■ MATERIAL TO PROCESS:
-- BEGIN --

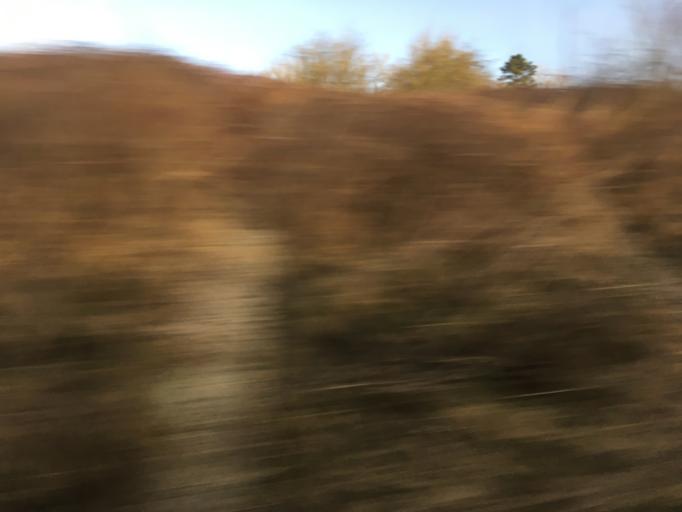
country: GB
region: England
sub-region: South Gloucestershire
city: Chipping Sodbury
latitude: 51.5320
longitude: -2.3664
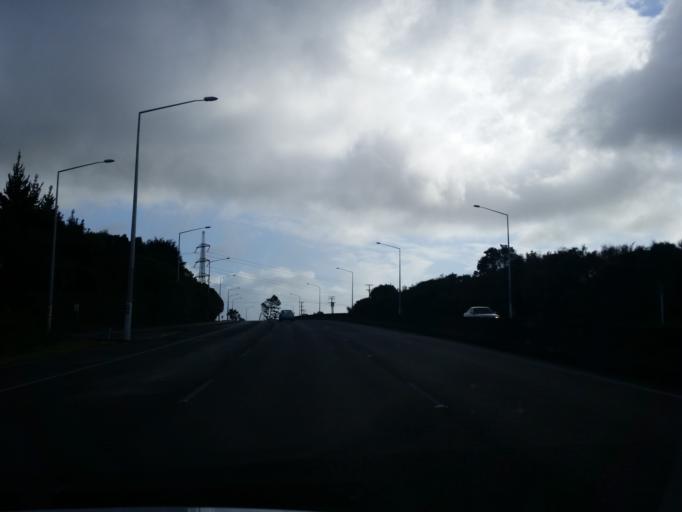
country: NZ
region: Auckland
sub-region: Auckland
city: Pukekohe East
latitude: -37.2141
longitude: 174.9994
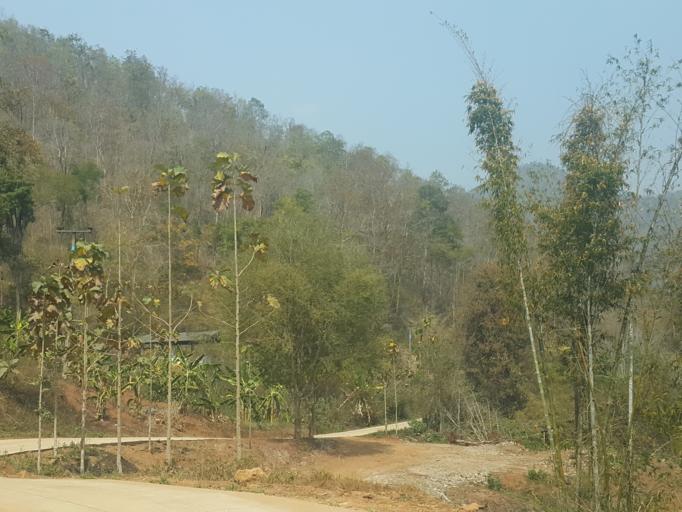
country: TH
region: Chiang Mai
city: Hang Dong
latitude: 18.7478
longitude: 98.8259
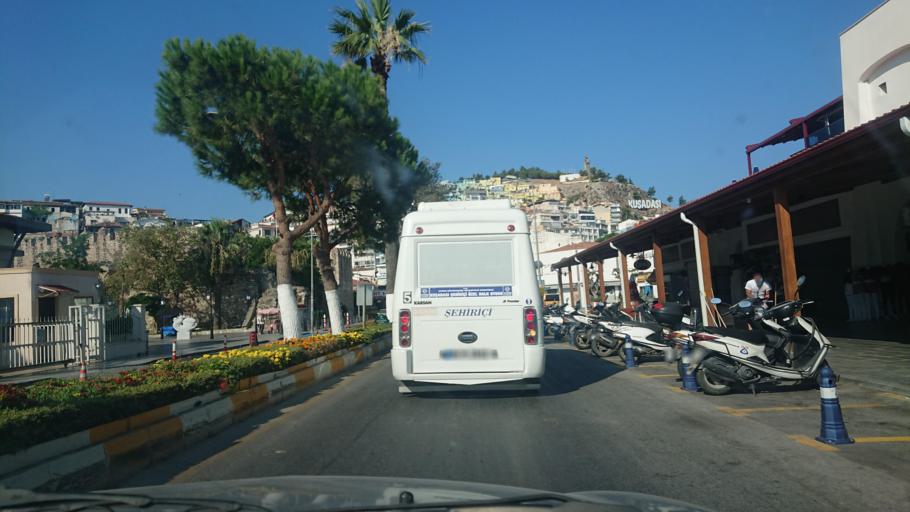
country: TR
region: Aydin
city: Kusadasi
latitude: 37.8610
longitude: 27.2572
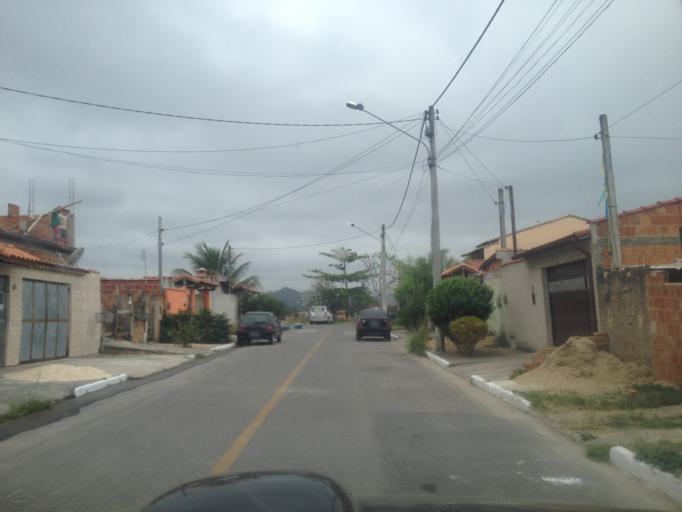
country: BR
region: Rio de Janeiro
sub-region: Porto Real
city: Porto Real
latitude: -22.4124
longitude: -44.3068
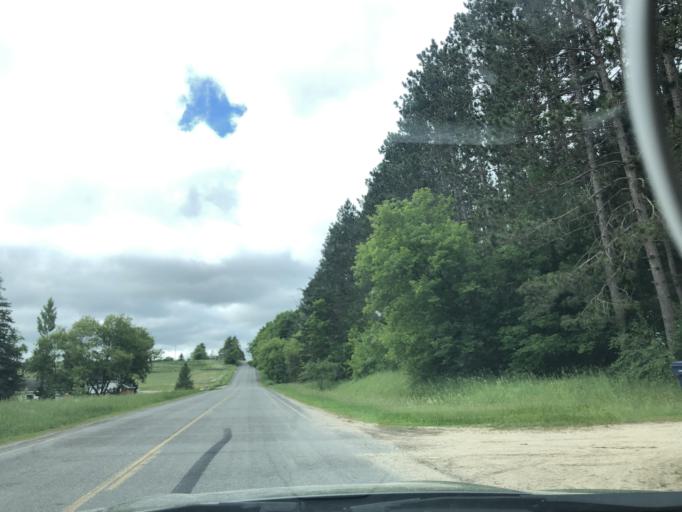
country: US
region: Michigan
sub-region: Missaukee County
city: Lake City
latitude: 44.4532
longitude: -85.2160
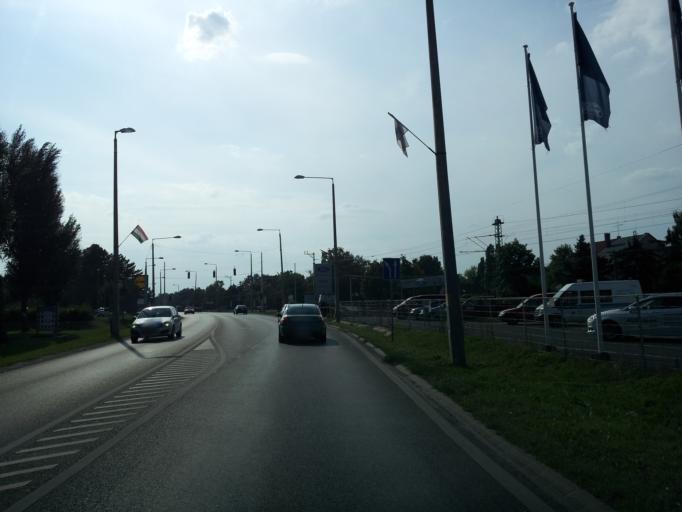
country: HU
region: Somogy
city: Siofok
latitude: 46.9004
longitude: 18.0295
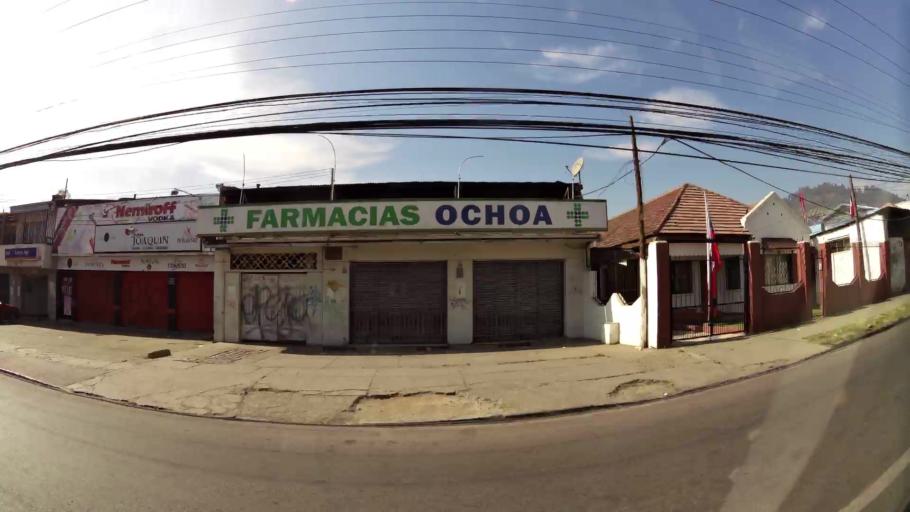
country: CL
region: Santiago Metropolitan
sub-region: Provincia de Santiago
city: Santiago
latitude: -33.4024
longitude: -70.6309
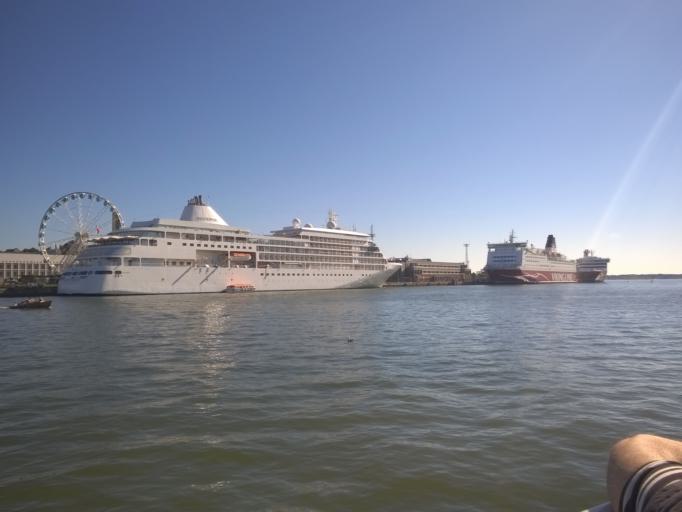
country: FI
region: Uusimaa
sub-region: Helsinki
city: Helsinki
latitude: 60.1655
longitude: 24.9558
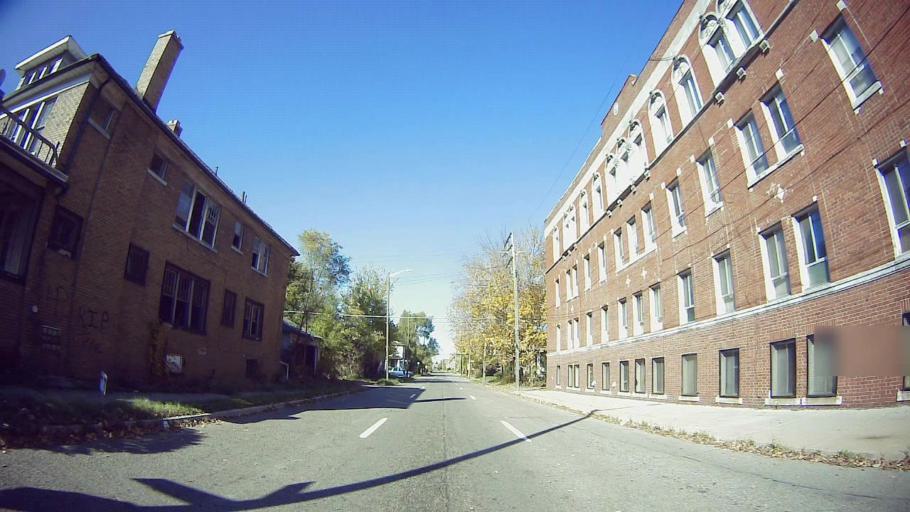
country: US
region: Michigan
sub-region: Wayne County
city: Highland Park
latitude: 42.3870
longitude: -83.1096
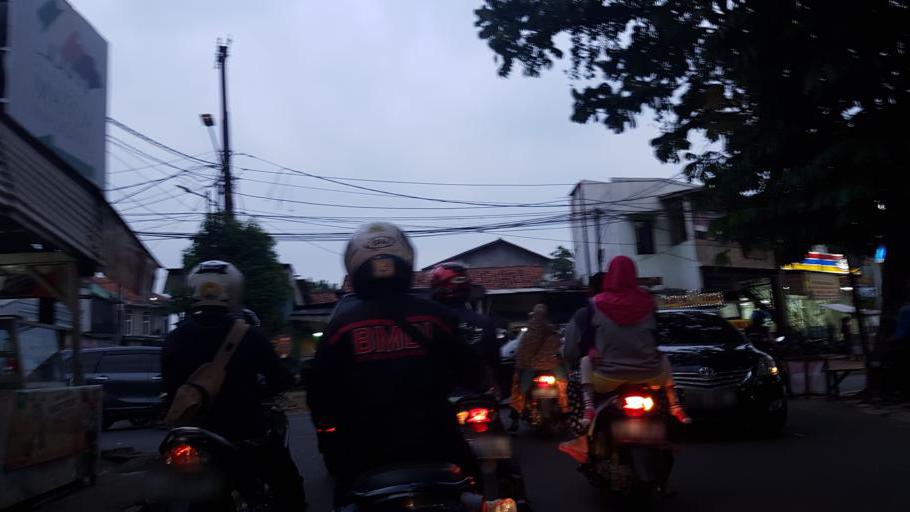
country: ID
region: West Java
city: Depok
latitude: -6.3628
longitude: 106.8018
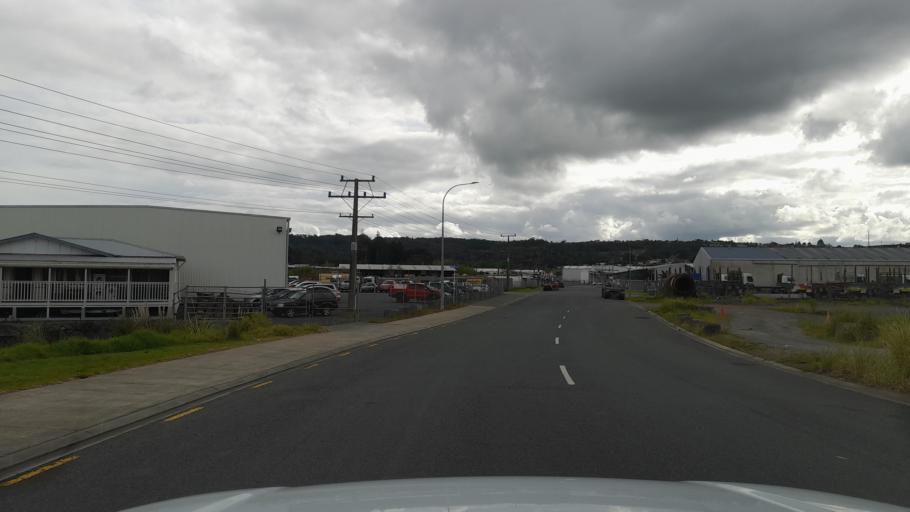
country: NZ
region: Northland
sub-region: Whangarei
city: Whangarei
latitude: -35.7484
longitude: 174.3163
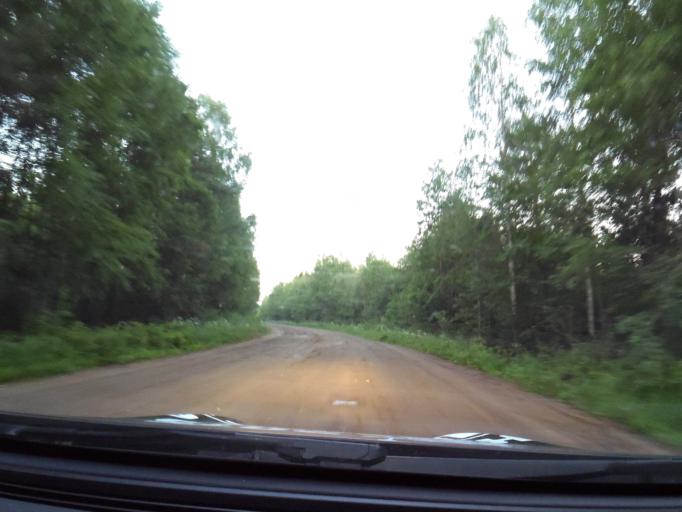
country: RU
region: Leningrad
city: Voznesen'ye
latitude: 60.8536
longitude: 35.8898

-- END --

■ TASK GOAL: Rewrite all the lines above as a numbered list, skipping any blank lines and leaving the pictures out.

■ FINAL RESULT:
1. country: GB
2. region: England
3. sub-region: South Gloucestershire
4. city: Chipping Sodbury
5. latitude: 51.5320
6. longitude: -2.3664
7. country: NZ
8. region: Auckland
9. sub-region: Auckland
10. city: Pukekohe East
11. latitude: -37.2141
12. longitude: 174.9994
13. country: TH
14. region: Chiang Mai
15. city: Hang Dong
16. latitude: 18.7478
17. longitude: 98.8259
18. country: TR
19. region: Aydin
20. city: Kusadasi
21. latitude: 37.8610
22. longitude: 27.2572
23. country: BR
24. region: Rio de Janeiro
25. sub-region: Porto Real
26. city: Porto Real
27. latitude: -22.4124
28. longitude: -44.3068
29. country: US
30. region: Michigan
31. sub-region: Missaukee County
32. city: Lake City
33. latitude: 44.4532
34. longitude: -85.2160
35. country: HU
36. region: Somogy
37. city: Siofok
38. latitude: 46.9004
39. longitude: 18.0295
40. country: CL
41. region: Santiago Metropolitan
42. sub-region: Provincia de Santiago
43. city: Santiago
44. latitude: -33.4024
45. longitude: -70.6309
46. country: FI
47. region: Uusimaa
48. sub-region: Helsinki
49. city: Helsinki
50. latitude: 60.1655
51. longitude: 24.9558
52. country: US
53. region: Michigan
54. sub-region: Wayne County
55. city: Highland Park
56. latitude: 42.3870
57. longitude: -83.1096
58. country: ID
59. region: West Java
60. city: Depok
61. latitude: -6.3628
62. longitude: 106.8018
63. country: NZ
64. region: Northland
65. sub-region: Whangarei
66. city: Whangarei
67. latitude: -35.7484
68. longitude: 174.3163
69. country: RU
70. region: Leningrad
71. city: Voznesen'ye
72. latitude: 60.8536
73. longitude: 35.8898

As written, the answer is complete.